Я предостерегающе глянул на Стаса, давая понять, что теперь его общество лишнее, и дядя, все поняв верно, встал:
— Пойду-ка, еще немного поработаю, а то до сих пор в медотсеке все вверх дном.
— Я зайду поблагодарить тебя чуть позже, Змей, как только выдастся минутка, — кивнул я.
— Было бы за что, смотрите, не простыньте тут — холодает.
Стас хлопнул меня по плечу и скрылся на корабле.
— Пора поговорить тет-а-тет? — уточнил Ирин, проводив врача долгим взглядом.
— Да, Мари кое-что рассказала мне.
— Ты не понимаешь, — Рик скривился как от зубной боли, нервно потер челюсть. Его пальцы дрожали. — Я видел собственный труп, Доров, Змей показал мне. То, что я живой, еще не значит, что я жив. Мне здесь не место!
— Не понимаю, в чем проблема, — я покачал головой.

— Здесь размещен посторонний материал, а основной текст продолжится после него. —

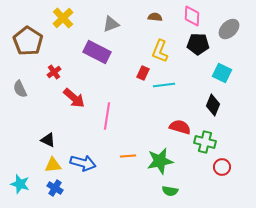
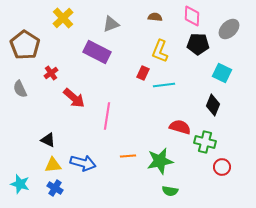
brown pentagon: moved 3 px left, 4 px down
red cross: moved 3 px left, 1 px down
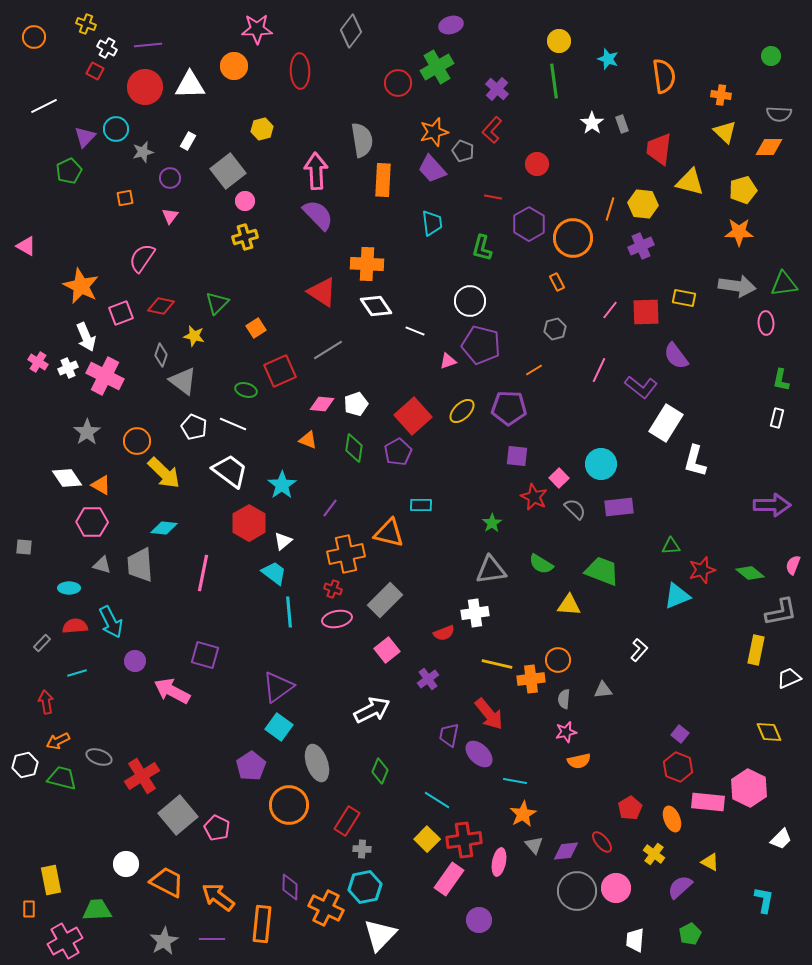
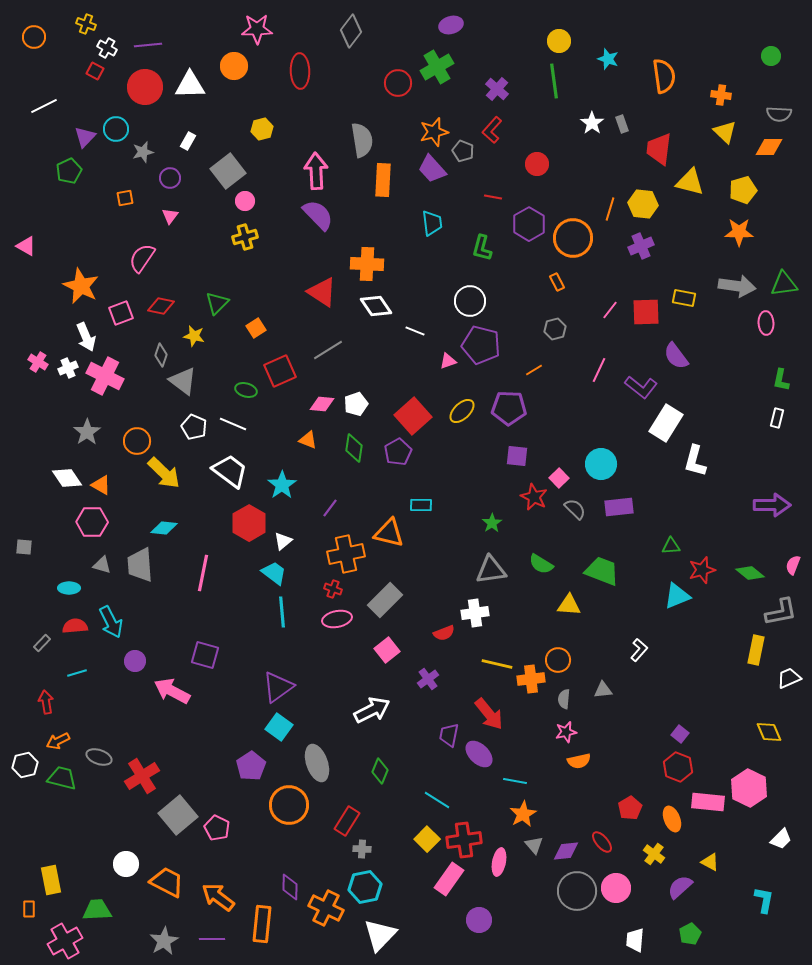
cyan line at (289, 612): moved 7 px left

— Ну же, Доров, пораскинь мозгами! — в отчаянии Рик повысил голос. — От чего все это, откуда?! Мы же сами виноваты, мы придумали все сами! Погоди, молчи. Вспомни, какие книги мы теперь читаем, какие смотрим фильмы? О чем думаем? Ненавижу этих толстых пожирателей гамбургеров и «КокаКолы», пассивных и злобных от своей тупости! Я готов убить их всех. И вот пришел тот счастливый миг: они все могут умереть! Одного нашего промедления достаточно, чтобы ничего не изменить, пусть все идет, как идет. Тогда они все: мой сосед, чья безмозглая собака писает на мой газон; и тот дурак повар в закусочной, который специально кладет мне в яичницу томаты, которые я терпеть не могу; и многие другие, те, кто поцарапал мою машину, кто ткнул меня когда-то локтем в бок, кто совращает детей и убивает женщин — они все будут мертвы. Не этого ли я хочу более всего?!